How to verify you’re there
Section titled “How to verify you’re there”- You can describe — without thinking — which task in your current backlog should go to Tier 1, Tier 2, or Tier 3, and why.
- You’ve run at least one autonomous Codex Cloud or Cursor Cloud Agent task in the last 7 days, all the way through to a merged PR.
- You have a labelling convention for “this issue should be picked up by a cloud agent” and you’ve used it this week.

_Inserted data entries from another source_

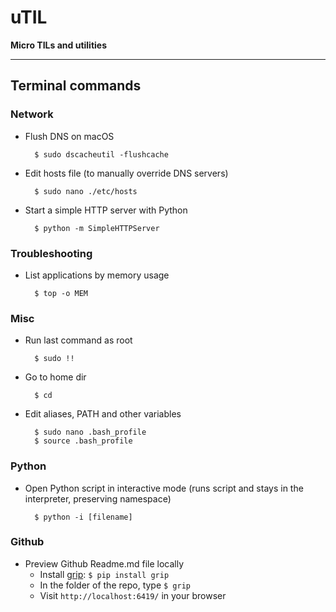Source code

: # uTIL
**Micro TILs and utilities**

---

## Terminal commands

### Network

- Flush DNS on macOS

        $ sudo dscacheutil -flushcache
        
- Edit hosts file (to manually override DNS servers)

        $ sudo nano ./etc/hosts

- Start a simple HTTP server with Python

        $ python -m SimpleHTTPServer


### Troubleshooting

- List applications by memory usage

        $ top -o MEM

### Misc

- Run last command as root

        $ sudo !!

- Go to home dir 

        $ cd

- Edit aliases, PATH and other variables

        $ sudo nano .bash_profile
        $ source .bash_profile

### Python

- Open Python script in interactive mode (runs script and stays in the interpreter, preserving namespace)

        $ python -i [filename]

### Github

- Preview Github Readme.md file locally
    - Install [grip](https://github.com/joeyespo/grip): `$ pip install grip`
    - In the folder of the repo, type `$ grip`
    - Visit `http://localhost:6419/` in your browser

- Your repo has a working git worktrees setup (Q15) and you’ve spawned at least 2 parallel local agents in it this month.
- You have an auto-PR workflow (Q16) so finishing-an-agent ends with an opened PR, not “go run
gh pr createmanually”. - You have a layered PR review (Q17) — CodeRabbit, Copilot review, or equivalent — so cloud-agent PRs are pre-filtered before you triage them.
- You’ve capped your concurrent agent count at 5–6 in your head, and you can name the reason (review bandwidth, not compute cost).
- Your morning routine includes a 30–60 minute slot for triaging overnight cloud-agent output, and it’s blocked on your calendar.
- You have per-agent spend caps configured in Codex Cloud, Cursor, or whichever cloud-agent provider you use.